Professor Robert M. Grant of Bocconi University in Milan, who visited Cass this month as a guest lecturer of Strategic Management, literally wrote the book on strategy.
As the author of our strategy textbook, Grant is a global thought leader in strategic management. He has faculty experience at London Business School, Georgetown, California Polytechnic, University of British Columbia and University of St. Andrews. He also gained his PhD at Cass Business School and is currently a visiting professor.
Grant’s lecture discussed the merits of resources and capabilities analysis. This was a particularly insightful lecture to receive directly from Grant, as he is globally recognized for his advocacy of the resource/capability-based approach to strategy.
Grant was one of the first to question the traditionally held view that a firm’s profitability is primarily derived from external industry forces. His textbook advocates for forming a strategy founded upon a firm’s internal resources. Grant’s lecture was a remarkable opportunity to hear his rationale firsthand.
We prepared for the class by completing a resources and capabilities analysis of Cass Business School’s MBA program. This was an interesting application of the learnings we acquired from reading Grant’s textbook. It also developed a unique perspective into how Cass differentiates itself within the larger MBA landscape.
The lecture began by discussing the origins of the “resource-based view” (RBV) of the firm, which Grant developed after noting that empirical evidence did not consistently support the view that external forces drive profitability. We noted examples of failed firms who unsuccessfully chased industry trends and successful firms that followed their unique capabilities into new, more profitable market spaces.
We then applied our discussion and our prepared R&C analysis to a class-wide discussion of Cass’s resources and capabilities. We first identified resources and capabilities that dictate success within the larger MBA industry and then rated Cass’s positioning relative to the one-year European MBA market.
The conversation was spirited, with each of us expressing our views as to what is most important about an MBA degree and where Cass’s strengths lie. By selecting an industry that each of us felt such a personal investment in, Grant was able to illustrate the challenges of removing subjectivity and emotion from resources and capabilities analysis.
The reality was that each of us selected Cass for a specific reason and we all felt that our personal reason represented Cass’s most important strength. It was only after Grant and our professor, Dr. Paolo Aversa, reminded of us of the importance of backing each of our opinions with data and fact that we began to develop a cohesive ranking system.
Of course, a comprehensive resources and capabilities analysis should take weeks, if not longer, to conduct. A two hour simulation of the process primarily served to demonstrate just how difficult assigning consistent quantifiable valuations of individual resources and capabilities can be.
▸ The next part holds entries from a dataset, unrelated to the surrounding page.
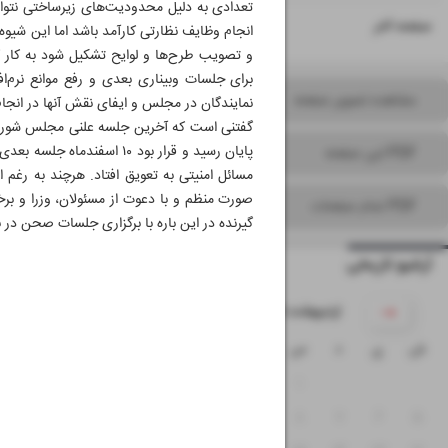
تعدادی به دلیل محدودیت‌های زیرساختی نتوانس
۱۶
صفحه آخر
انجام وظایف نظارتی کارآمد باشد اما این شیوه 
و تصویب طرح‌ها و لوایح تشکیل شود به کار گ
برای جلسات وبیناری بعدی و رفع موانع نرم‌ا
مشاهده تصویر صفحه
نمایندگان در مجلس و ایفای نقش آنها در انجام
PDF این صفحه
مسائل امنیتی به تعویق افتاد. هرچند به رغ
صورت منظم و با دعوت از مسئولان، وزرا و برخ
PDF تمام صفحات
گیرنده در این باره با برگزاری جلسات صحن در 
آرشیو تاریخی
۱۴۰۵ اردیبهشت
ش
ی
د
س
چ
پ
ج
۴
۳
۲
۱
۱۱
۱۰
۹
۸
۷
۶
۵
Nonetheless, I found the activity to be eye-opening. I had read Grant’s description of the process and seen its practical application to specific business scenarios in our textbook. Yet, to be guided through the development of a strategy framework by the professor who developed the framework in the first place is an opportunity few students receive.
The Financial Times ranked Cass MBA first in the world in corporate strategy in 2017. In just a few short weeks of strategy coursework, I am beginning to understand why.
Dr. Aversa develops his teachings using insights from his own research as well as that of the leading minds in strategy management. The fact that he has been able to coordinate regular visits from someone like Robert Grant is a testament to his department’s focus on thought leadership when developing curriculum.
I was impressed not only by Grant’s logic when promoting his RBV framework, but also by his willingness to share his insights with students here at Cass. Clearly, his professional objective is to both develop new strategic insights and to pass those insights on to a broad generation of future business leaders.
As someone who is particularly interested in a career in strategy, I found these insights valuable in my personal professional development. In addition, I look forward to having the opportunity of sharing with potential employers the fact that I received strategy instruction from Professor Robert Grant, who wrote the book on the subject.